Il s’arrêta un instant, pour sourire à Azore puis reprit :
— « Pour toi, ma femme, lumière de mes nuits,
J'ai conquis les mers et dompté les dieux
Pour que notre amour, ainsi infini,
Poursuive son chemin parmi les cieux .»
Azore applaudit à la fin de son poème en riant à cœur ouvert.
— Très beau, très beau…
— Moque-toi. À moi, mmh, as-tu déjà possédé des artefacts mythique ou légendaire dans d’autres de tes vies ?
— Oh je ne m’attendais pas à ce genre de questions.
Yama haussa les épaules.
— Pour te répondre, oui, mais je me souviens évasivement de leurs effets. Le dernier dont je me rappelle est un triangle avec des runes écrites dans une langue que je ne parle pas.
— Oh, intéressant : les runes indéchiffrables.
Azore lui sourit.
— À moi ! Tu as commencé à être aventurier à quel âge ?
— Mmh, depuis petit en fait, je ne me rappelle pas d’une journée sans avoir été aventurier.
— Ah oui ! Tu as dû avoir une enfance mouvementée.
Yama se tut quelques instants, ses yeux se perdant vers le vide, puis un demi-sourire éclaira ses traits.
— Ça va. Il y a pire, quand même.
— Raconte-moi ton enfance !
Yama éclata de ce même rire dont il avait le secret, mais cette fois-ci, Azore y décela un parfum d’amertume.
— Tu sais quoi, allons-nous promener, j’ai tout le palais à te faire visiter, les jardins, les pêchers que tu dois absolument goûter !
Azore croisa les bras contre sa poitrine.

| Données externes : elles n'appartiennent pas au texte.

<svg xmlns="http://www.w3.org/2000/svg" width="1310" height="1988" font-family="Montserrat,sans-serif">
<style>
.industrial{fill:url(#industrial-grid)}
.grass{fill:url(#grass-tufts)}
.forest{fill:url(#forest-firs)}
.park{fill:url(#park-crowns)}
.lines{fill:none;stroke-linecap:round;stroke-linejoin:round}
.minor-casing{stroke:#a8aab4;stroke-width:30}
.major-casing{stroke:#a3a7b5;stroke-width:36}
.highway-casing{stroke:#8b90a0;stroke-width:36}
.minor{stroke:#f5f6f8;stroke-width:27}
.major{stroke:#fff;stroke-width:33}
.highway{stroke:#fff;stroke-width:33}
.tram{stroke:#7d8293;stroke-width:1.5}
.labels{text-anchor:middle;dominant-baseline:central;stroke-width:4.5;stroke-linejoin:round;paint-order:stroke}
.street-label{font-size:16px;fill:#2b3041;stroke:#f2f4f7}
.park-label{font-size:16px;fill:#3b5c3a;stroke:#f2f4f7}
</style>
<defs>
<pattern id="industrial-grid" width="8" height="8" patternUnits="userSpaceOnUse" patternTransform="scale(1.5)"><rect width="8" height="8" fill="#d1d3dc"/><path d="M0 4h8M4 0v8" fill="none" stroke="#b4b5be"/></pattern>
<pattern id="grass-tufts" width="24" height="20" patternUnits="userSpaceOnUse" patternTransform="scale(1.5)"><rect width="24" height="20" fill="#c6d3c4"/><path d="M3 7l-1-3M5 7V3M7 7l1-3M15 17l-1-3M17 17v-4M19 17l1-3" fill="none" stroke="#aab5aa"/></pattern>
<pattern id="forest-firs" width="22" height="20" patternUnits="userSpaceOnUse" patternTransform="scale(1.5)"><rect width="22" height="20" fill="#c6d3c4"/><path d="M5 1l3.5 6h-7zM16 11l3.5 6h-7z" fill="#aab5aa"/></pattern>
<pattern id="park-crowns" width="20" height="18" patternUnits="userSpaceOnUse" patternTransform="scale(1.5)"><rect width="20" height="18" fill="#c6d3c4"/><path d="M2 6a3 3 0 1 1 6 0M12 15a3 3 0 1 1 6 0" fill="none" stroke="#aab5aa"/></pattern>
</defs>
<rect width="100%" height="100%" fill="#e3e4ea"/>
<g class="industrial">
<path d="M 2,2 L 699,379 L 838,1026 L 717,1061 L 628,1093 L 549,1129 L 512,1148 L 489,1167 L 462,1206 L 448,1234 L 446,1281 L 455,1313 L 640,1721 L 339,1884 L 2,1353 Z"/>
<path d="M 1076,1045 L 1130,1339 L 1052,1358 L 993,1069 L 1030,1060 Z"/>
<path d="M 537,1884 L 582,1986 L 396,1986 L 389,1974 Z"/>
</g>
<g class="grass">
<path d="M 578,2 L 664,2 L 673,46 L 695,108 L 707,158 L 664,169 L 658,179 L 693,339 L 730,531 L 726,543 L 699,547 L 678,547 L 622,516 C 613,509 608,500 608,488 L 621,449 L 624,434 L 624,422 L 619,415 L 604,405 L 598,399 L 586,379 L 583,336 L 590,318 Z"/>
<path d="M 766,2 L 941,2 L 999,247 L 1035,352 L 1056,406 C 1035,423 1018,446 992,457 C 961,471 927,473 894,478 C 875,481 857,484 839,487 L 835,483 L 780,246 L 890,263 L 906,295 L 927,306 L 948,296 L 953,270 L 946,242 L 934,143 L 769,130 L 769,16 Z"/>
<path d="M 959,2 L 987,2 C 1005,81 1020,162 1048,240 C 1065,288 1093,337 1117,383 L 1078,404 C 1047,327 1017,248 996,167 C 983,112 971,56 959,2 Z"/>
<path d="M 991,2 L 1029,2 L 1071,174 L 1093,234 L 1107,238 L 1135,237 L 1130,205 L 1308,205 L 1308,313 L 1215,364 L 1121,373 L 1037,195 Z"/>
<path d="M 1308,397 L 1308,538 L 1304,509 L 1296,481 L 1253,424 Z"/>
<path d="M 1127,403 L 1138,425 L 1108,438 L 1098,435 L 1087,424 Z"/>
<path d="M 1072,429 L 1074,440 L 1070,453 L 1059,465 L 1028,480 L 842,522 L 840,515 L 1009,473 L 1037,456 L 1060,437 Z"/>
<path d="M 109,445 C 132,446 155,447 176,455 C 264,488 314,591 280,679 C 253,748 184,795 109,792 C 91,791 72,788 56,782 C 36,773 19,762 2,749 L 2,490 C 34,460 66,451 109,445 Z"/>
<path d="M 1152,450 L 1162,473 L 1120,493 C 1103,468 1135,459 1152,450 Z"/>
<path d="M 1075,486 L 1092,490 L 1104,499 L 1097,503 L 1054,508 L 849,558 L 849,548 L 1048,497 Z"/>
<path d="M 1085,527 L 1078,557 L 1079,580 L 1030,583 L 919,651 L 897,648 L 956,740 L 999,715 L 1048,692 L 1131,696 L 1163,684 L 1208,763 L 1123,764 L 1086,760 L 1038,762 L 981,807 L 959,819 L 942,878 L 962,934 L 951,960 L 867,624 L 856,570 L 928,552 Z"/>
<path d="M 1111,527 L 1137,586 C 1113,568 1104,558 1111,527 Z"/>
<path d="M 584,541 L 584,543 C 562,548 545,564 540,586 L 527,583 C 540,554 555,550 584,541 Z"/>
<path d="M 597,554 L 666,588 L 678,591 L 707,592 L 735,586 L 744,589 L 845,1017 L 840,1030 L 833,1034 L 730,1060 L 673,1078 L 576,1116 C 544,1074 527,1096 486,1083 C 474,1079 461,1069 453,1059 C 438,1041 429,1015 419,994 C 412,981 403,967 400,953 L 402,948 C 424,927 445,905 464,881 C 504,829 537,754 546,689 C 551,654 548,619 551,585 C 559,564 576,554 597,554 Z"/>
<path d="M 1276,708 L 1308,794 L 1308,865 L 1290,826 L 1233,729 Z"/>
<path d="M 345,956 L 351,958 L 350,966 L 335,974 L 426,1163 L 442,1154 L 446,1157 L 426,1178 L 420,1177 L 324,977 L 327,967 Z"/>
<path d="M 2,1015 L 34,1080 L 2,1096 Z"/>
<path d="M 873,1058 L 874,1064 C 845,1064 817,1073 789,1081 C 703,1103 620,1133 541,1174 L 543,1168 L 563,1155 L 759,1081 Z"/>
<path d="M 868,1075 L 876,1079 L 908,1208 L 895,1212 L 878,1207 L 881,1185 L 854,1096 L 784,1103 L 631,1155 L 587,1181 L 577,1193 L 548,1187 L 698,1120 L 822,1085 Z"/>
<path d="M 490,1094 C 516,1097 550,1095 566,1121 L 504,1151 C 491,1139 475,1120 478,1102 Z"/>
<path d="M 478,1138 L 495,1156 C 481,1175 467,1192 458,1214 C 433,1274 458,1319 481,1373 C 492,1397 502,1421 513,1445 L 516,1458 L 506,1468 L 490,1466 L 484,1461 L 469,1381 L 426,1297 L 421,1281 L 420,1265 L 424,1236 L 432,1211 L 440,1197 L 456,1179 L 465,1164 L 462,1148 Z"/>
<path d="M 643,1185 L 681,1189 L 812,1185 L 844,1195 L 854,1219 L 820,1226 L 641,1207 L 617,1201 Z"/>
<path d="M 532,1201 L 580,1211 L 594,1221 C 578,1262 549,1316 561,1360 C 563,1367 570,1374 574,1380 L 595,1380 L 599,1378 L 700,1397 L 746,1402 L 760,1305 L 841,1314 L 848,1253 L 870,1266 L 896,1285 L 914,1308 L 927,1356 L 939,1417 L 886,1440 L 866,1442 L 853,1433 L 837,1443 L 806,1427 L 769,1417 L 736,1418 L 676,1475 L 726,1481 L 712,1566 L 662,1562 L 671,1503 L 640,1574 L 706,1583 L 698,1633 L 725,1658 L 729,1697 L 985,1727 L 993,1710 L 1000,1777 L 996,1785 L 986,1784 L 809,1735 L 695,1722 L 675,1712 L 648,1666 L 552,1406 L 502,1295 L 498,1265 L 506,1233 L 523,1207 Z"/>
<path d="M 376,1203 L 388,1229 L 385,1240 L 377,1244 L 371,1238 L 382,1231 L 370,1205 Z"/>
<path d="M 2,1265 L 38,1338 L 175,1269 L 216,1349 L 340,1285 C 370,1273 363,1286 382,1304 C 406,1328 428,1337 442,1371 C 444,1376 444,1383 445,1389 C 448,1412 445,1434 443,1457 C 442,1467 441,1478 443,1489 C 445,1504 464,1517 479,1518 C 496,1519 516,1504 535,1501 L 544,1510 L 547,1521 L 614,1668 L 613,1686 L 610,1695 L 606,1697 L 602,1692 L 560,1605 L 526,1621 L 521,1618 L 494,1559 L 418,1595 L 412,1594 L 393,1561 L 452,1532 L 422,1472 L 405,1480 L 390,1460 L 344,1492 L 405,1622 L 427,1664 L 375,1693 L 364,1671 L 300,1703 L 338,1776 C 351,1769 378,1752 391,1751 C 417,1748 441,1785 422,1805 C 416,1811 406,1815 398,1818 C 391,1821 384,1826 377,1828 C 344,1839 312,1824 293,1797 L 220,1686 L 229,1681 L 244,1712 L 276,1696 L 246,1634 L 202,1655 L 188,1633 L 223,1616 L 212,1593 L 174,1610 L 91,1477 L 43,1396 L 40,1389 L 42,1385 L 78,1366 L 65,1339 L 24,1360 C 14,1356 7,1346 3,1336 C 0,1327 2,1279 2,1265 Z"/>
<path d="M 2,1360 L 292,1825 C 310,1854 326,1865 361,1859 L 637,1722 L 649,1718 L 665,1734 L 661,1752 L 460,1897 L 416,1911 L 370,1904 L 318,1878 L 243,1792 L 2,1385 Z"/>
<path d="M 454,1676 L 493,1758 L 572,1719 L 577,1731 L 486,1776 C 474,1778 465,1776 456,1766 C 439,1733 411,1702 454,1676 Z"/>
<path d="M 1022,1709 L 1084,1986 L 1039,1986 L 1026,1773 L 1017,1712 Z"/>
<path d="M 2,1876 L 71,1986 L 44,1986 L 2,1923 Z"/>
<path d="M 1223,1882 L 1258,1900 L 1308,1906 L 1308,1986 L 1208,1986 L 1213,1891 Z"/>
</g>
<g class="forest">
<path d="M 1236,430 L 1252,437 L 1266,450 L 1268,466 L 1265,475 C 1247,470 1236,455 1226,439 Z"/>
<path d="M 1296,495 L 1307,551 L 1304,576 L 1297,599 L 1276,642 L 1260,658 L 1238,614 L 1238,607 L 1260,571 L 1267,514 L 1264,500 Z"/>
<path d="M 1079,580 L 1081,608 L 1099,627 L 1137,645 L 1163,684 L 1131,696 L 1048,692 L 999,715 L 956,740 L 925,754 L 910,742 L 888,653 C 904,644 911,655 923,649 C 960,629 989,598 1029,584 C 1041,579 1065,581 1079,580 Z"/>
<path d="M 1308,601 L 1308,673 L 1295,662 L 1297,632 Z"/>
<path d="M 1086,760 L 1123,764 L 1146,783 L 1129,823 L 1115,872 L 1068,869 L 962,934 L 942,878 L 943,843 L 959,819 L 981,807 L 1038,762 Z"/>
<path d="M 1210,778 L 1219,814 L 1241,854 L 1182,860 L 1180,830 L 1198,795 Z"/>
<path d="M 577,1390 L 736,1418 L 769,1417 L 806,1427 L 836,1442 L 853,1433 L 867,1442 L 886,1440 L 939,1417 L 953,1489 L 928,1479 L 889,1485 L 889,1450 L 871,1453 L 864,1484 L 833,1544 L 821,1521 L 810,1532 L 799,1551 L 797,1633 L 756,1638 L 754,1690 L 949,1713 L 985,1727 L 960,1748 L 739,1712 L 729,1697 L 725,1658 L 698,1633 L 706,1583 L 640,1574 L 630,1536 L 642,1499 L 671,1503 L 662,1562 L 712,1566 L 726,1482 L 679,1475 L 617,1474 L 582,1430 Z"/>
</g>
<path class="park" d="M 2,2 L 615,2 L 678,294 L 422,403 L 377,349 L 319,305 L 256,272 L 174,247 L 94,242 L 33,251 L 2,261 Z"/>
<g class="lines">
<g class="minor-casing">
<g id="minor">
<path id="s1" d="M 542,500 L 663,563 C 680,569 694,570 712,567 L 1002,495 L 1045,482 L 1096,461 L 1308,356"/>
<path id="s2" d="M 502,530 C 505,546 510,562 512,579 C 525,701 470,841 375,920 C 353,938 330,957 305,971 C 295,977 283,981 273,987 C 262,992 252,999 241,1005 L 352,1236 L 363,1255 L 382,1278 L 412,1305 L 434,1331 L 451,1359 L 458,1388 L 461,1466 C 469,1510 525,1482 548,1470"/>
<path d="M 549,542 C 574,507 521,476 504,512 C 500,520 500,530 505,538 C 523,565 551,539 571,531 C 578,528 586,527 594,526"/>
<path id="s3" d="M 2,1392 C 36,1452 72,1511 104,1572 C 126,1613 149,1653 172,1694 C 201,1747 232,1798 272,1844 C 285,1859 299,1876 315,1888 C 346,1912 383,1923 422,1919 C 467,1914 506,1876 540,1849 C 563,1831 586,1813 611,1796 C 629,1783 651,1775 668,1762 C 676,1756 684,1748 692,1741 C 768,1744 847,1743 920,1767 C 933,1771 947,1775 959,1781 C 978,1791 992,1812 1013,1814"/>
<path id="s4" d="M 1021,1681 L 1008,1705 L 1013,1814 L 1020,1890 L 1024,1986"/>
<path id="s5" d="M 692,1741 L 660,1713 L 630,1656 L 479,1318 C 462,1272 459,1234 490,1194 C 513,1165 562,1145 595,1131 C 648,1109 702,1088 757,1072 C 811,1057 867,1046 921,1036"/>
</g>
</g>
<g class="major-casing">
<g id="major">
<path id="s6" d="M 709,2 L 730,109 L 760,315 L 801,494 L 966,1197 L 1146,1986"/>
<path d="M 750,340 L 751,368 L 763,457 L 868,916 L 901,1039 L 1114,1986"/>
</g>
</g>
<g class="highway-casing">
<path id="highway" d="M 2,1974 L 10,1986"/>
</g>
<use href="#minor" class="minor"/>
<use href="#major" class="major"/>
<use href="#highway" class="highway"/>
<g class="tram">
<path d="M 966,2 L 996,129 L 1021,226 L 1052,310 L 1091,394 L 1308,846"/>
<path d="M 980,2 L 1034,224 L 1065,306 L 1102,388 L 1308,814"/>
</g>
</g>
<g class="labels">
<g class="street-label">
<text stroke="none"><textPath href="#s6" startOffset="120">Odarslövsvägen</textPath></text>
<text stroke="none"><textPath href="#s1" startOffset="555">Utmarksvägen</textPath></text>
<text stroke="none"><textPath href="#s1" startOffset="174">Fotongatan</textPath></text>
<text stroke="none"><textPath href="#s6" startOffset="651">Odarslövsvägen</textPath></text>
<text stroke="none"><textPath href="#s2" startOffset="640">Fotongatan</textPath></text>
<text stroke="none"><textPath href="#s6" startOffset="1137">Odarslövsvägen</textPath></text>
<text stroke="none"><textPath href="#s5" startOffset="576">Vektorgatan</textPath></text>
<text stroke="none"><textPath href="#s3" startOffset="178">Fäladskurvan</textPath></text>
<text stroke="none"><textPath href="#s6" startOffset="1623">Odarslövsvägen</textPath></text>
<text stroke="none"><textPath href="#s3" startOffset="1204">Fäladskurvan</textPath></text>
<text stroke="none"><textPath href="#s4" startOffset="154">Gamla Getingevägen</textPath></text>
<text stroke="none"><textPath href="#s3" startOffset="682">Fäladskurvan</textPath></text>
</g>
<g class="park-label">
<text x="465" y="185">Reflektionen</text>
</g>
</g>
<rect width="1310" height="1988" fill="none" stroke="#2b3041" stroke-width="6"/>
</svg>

— Tu changes de sujet, là.
— Moi ? Mais pas du tout, voyons.
Dans un éclat de rire, il l’attrapa par la manche et l’entraîna vers la salle de bain pour qu’ils puissent se changer. Aujourd’hui, aucun servant n'avait eu l’ordre de venir s’occuper d’eux : c’était leur lune de miel. Alors, fin prêt, Yama fit traversée de grandes allées, racontant des anecdotes pour chacune d’elles, parfois personnelles, parfois historiques. Azore aimait l’écouter en silence, lui accordant toute son attention. Elle tentait aussi de retenir le peu d’informations qui semblait utile à une reine de connaître sur son propre royaume. Une reine. Azore admira Yama de longues minutes alors qu’il marchait, dos à elle, en lui parlant des serviteurs, des gardes, de quelques histoires entre ses gens. Et Azore écoutait, simplement, et c’était agréable, il n’y avait pas besoin de se forcer. Elle sourit.
Yama deviendrait son ami, c’était sûr.